Beginning in 1979, under the Democratic administration of President Jimmy Carter, US imperialism initiated a criminal policy, aiming to destabilize a pro-Soviet regime in Kabul and thereby provoke a Soviet military intervention. The aim was, as then US national security advisor Zbigniew Brzezinski explained it, “giving to the USSR its Vietnam war.” The policy proved a success, but the Afghan people were its collateral damage. Washington’s machinations unleashed a civil war that has continued to this day, costing millions of Afghan lives.

Pumping in CIA arms, advisors and money, Washington worked hand-in-glove with right-wing foreign and Afghan Islamists, including the Saudi millionaire Osama bin Laden, whose name most Americans would learn only after September 11, 2001, as well as the founders of the Taliban and other militias that US forces are now fighting in Afghanistan.

As for the years of US occupation, Washington has poured over $100 billion into the “reconstruction” of Afghanistan, but government auditors can account for barely 10 percent of this money. The lion’s share went to corrupt contractors, collaborators and politicians from the Karzais on down.

After more than a decade under the tutelage of Washington, conditions in Afghanistan are as desperate as ever, if not more so. Life expectancy remains at 44.5 for men and 44 for women. The maternal mortality rate is among the highest in the world (1,600 deaths for every 100,000 live births), and more than half of the children under age five are malnourished.

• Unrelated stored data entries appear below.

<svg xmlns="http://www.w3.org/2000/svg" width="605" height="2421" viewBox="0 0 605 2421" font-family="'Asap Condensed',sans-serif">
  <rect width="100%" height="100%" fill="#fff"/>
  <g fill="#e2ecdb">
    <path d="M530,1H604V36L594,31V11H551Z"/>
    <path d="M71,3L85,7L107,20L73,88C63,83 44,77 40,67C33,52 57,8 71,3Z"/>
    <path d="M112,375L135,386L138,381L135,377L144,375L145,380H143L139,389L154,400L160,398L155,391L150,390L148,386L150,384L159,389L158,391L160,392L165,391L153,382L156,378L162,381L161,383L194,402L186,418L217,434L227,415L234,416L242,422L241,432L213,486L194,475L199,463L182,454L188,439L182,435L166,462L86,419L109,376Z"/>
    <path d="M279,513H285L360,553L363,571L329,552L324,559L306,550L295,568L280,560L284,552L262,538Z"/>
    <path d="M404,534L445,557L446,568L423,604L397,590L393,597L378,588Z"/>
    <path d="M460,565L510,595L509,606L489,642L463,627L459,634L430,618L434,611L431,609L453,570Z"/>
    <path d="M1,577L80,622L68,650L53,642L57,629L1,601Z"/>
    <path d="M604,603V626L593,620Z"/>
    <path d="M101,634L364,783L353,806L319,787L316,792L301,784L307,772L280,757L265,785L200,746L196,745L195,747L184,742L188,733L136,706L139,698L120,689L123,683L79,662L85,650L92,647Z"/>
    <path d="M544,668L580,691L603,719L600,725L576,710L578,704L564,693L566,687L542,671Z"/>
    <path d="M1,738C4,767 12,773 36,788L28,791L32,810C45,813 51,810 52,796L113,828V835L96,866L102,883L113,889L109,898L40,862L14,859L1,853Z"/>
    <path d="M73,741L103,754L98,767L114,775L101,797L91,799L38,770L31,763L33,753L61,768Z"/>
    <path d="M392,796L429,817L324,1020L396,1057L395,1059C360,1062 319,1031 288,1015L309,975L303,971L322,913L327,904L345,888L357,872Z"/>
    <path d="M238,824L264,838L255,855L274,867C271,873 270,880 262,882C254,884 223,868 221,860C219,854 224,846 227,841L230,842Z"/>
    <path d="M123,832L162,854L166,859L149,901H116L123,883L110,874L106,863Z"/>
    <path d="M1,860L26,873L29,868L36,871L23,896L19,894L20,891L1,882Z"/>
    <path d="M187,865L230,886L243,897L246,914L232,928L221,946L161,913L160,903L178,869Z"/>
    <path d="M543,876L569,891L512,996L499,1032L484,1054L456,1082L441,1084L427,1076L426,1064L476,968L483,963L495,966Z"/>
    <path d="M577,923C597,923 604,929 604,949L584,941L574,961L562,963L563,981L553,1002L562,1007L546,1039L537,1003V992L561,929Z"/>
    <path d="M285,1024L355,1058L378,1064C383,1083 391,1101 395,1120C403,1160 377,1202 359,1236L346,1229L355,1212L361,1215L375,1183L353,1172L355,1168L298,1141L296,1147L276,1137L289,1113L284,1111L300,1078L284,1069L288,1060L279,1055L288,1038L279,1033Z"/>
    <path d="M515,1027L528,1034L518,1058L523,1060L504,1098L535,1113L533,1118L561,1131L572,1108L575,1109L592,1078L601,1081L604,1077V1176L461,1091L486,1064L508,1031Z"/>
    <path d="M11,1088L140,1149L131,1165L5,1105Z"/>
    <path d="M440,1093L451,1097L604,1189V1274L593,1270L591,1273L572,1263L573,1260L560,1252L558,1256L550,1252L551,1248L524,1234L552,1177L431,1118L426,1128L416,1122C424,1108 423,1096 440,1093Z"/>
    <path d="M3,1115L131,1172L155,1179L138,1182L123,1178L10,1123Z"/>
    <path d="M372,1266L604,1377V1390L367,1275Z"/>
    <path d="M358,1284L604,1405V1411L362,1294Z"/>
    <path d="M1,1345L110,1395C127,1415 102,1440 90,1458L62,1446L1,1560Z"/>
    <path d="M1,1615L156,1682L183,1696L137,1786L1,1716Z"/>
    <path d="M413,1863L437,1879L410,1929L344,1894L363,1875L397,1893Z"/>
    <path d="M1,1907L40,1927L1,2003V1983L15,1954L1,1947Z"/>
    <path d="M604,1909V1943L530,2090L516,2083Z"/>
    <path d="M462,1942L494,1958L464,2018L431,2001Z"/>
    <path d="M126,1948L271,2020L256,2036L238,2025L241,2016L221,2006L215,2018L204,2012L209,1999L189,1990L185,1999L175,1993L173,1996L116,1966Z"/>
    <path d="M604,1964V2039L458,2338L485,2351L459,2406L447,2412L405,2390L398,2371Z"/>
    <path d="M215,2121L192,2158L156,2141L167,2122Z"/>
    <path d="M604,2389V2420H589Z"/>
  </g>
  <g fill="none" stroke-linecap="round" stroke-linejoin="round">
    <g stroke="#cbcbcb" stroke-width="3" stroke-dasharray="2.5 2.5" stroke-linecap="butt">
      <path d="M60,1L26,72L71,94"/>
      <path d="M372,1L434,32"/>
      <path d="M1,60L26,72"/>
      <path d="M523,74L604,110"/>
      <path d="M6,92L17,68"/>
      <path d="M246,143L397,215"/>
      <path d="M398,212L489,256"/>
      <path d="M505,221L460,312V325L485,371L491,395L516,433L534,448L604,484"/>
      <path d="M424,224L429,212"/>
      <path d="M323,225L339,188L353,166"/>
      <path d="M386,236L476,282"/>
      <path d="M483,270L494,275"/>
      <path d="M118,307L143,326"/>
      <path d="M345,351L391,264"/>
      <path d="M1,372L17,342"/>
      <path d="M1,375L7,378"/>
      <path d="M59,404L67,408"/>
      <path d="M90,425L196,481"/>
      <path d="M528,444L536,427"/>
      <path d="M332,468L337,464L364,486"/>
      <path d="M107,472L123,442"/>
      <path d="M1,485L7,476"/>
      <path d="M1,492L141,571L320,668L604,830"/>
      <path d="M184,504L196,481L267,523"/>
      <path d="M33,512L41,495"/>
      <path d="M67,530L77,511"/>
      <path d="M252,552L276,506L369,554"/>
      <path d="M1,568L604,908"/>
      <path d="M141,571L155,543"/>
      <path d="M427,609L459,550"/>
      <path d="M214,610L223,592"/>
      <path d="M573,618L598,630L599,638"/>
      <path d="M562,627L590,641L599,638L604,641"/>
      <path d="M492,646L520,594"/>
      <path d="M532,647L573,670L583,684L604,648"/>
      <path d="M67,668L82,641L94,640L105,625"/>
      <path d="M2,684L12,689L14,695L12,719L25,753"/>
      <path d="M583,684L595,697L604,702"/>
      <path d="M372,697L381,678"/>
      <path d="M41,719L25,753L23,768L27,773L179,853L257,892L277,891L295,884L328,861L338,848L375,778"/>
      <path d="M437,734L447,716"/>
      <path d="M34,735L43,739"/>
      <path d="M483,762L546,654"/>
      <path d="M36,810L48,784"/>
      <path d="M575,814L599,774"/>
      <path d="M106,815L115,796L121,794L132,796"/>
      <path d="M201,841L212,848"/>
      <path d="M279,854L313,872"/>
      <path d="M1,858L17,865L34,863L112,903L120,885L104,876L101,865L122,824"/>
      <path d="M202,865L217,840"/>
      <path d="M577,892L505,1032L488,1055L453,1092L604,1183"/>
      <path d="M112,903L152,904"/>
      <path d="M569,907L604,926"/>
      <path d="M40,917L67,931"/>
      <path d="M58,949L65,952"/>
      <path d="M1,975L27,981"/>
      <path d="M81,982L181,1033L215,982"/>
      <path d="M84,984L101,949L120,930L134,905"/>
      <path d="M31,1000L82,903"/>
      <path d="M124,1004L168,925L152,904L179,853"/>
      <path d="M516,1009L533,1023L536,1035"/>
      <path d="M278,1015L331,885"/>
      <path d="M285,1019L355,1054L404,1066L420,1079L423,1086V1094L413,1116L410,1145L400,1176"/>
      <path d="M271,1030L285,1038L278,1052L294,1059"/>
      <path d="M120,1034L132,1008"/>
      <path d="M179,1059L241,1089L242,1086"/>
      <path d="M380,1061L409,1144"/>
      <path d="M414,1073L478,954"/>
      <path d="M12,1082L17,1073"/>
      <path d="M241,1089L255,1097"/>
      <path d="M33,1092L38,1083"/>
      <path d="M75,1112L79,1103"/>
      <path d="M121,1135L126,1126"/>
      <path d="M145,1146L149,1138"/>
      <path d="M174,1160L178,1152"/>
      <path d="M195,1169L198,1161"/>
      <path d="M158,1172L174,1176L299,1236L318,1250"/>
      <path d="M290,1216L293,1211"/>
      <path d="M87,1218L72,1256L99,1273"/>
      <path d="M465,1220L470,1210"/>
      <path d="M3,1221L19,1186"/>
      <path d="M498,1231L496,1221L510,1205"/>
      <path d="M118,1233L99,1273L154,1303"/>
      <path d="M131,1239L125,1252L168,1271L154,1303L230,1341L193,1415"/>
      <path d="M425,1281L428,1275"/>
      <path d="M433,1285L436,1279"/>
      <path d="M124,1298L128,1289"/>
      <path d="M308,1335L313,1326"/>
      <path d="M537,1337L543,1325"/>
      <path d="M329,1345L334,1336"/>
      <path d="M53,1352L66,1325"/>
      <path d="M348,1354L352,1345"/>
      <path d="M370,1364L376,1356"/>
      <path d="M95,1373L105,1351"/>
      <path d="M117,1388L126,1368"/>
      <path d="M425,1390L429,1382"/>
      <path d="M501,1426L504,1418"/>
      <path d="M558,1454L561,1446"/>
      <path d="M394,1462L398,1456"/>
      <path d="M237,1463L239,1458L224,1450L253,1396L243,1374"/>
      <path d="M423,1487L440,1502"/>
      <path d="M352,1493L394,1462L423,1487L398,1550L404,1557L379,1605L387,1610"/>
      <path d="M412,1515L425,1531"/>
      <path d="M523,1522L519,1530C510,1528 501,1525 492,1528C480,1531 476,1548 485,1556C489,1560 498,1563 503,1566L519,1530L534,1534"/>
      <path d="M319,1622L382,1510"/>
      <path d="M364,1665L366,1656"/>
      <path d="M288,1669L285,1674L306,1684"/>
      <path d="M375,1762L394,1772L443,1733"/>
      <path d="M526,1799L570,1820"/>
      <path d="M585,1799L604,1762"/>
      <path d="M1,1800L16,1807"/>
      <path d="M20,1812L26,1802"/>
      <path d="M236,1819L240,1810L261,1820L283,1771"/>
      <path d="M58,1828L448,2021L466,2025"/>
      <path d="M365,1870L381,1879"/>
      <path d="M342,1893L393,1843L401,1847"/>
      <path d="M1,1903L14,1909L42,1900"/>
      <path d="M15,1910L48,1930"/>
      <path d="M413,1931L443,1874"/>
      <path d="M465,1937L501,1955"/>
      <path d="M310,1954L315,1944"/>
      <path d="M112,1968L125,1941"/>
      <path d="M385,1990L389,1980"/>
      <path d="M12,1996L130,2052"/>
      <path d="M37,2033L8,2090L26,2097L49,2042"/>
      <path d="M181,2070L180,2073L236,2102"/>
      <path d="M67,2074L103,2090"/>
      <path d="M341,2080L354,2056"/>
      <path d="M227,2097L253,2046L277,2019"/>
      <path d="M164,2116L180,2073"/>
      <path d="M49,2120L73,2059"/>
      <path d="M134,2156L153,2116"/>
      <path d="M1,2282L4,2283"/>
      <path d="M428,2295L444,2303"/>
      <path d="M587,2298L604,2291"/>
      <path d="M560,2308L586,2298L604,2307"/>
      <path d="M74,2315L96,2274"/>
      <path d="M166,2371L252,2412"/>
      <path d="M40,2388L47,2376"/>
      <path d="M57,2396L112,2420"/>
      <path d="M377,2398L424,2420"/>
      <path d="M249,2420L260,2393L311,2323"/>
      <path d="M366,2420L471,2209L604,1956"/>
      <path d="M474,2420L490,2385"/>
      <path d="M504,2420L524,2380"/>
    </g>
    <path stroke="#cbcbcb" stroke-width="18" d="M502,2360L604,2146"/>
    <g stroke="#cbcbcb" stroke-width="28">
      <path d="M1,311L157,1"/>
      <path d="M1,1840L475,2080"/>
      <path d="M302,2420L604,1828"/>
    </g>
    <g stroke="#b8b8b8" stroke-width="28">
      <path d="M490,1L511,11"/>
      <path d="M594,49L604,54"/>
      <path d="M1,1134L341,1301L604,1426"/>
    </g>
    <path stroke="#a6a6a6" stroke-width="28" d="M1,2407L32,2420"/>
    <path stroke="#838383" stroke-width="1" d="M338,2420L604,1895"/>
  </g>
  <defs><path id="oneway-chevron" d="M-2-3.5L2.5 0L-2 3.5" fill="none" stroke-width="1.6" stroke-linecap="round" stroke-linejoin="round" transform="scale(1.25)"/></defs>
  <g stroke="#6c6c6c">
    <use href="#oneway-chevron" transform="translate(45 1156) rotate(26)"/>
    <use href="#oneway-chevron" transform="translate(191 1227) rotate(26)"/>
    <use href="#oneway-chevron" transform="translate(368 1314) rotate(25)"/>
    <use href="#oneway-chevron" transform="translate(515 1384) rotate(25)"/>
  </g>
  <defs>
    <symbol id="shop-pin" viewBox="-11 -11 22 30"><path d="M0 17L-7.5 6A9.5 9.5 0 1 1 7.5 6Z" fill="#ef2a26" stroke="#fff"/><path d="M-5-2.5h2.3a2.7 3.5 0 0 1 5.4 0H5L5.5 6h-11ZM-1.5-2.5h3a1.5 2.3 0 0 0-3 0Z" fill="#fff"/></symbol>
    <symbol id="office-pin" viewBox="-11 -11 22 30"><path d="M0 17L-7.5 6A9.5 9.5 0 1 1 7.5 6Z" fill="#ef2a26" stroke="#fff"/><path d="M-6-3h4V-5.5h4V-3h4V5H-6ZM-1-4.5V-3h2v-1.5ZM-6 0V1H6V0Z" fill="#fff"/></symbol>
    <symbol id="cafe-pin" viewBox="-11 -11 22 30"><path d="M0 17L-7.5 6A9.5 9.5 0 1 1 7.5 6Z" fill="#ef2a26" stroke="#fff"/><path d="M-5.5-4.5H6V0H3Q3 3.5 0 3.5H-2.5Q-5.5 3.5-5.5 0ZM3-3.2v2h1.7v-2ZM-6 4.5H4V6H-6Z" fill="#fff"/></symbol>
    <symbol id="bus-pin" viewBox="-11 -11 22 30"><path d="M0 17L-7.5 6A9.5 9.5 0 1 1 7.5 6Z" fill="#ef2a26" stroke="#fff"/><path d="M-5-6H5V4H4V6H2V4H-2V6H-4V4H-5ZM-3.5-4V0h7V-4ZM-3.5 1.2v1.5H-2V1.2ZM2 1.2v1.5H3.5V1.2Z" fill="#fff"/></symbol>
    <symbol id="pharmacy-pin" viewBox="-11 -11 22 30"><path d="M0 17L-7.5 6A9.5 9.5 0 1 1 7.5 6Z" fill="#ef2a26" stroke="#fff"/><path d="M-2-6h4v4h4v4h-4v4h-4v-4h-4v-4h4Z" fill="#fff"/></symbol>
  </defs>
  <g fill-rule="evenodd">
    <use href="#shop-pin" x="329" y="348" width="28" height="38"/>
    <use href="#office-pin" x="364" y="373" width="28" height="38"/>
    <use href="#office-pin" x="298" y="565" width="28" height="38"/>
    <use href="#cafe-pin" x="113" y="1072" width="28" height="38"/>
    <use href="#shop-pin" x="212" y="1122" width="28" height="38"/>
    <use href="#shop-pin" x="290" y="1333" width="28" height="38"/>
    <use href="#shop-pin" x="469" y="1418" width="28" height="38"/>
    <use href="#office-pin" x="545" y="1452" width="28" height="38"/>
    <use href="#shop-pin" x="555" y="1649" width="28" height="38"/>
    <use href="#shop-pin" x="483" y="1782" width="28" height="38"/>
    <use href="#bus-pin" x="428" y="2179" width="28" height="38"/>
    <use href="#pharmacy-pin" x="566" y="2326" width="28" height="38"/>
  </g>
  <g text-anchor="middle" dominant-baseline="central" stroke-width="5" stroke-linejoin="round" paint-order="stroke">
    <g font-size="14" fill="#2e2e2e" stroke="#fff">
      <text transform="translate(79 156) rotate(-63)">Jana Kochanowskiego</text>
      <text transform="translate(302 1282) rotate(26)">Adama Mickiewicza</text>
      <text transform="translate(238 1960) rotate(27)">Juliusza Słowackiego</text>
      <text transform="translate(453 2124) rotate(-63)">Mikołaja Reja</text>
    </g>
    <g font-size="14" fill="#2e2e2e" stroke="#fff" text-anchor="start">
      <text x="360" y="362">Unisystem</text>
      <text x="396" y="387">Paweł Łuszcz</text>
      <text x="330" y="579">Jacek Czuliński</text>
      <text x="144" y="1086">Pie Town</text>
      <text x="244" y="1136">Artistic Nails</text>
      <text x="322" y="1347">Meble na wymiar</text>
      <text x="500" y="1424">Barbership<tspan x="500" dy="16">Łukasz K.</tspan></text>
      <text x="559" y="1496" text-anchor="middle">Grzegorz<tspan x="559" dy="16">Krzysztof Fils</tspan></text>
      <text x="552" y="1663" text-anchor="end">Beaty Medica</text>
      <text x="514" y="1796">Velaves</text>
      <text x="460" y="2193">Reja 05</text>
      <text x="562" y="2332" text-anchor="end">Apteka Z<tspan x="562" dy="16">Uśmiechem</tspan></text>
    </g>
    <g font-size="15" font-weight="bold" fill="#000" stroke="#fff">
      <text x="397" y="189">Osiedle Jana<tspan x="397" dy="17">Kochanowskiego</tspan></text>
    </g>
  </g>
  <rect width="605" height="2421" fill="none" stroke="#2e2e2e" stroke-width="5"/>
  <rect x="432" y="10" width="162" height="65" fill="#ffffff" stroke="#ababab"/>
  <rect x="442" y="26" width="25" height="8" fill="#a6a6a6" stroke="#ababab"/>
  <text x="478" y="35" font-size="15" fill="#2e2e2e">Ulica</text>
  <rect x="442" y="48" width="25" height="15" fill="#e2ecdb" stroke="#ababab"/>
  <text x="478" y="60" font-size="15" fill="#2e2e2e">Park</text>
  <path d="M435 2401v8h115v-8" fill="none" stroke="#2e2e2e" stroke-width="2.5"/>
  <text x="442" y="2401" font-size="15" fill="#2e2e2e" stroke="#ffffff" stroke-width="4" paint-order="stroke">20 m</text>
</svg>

One out of every three Afghans lives in poverty, unable to meet the minimal requirements of daily life, and an estimated 40 percent of the population is unemployed. And surveys have indicated that 65 percent of Afghans suffer from stress disorders and other forms of mental illness as the result of unending war.

Overseeing this humanitarian catastrophe is a collection of thugs and warlords kept in power by US arms and profiting off of both foreign aid and the Afghanistan’s opium trade, which accounts for up to 90 percent of the world’s supply.

US imperialism is not in Afghanistan to fight terrorism—that pretext has been thoroughly exploded as Washington has allied itself with Al Qaeda-linked militias in wars for regime change in Libya and Syria—nor to bring “light” to the Afghan people. It intervened there, as in the Middle East and Africa, to assert Washington’s hegemony against its European and Asian rivals—particularly China—in geo-strategically vital, energy-rich regions of the world.

While the Obama administration has announced a formal deadline of the end of 2014 for the withdrawal of all US troops from Afghanistan, it is negotiating with the regime of President Hamid Karzai to keep thousands of troops and US bases in Afghanistan indefinitely. This force is to include both special operations commandos to continue hunting down and killing those who resist US domination, as well as trainers and advisors to direct Afghan puppet forces and of course air power to continue the kind of bombing raids that killed the 11 children in Kunar province last Saturday.

Washington aims to keep Afghanistan as a base for what the Pentagon terms “power projection” into the Caspian Basin with its vast oil and gas reserves and against both Russia and China. Contained within this strategy are the seeds of a far wider and more catastrophic global conflict.

The struggle for the future of the people of Afghanistan and of working people all over the world depends upon the revival of a genuine movement against war and neocolonialism, based on the independent mobilization of the working class against their source, the capitalist profit system.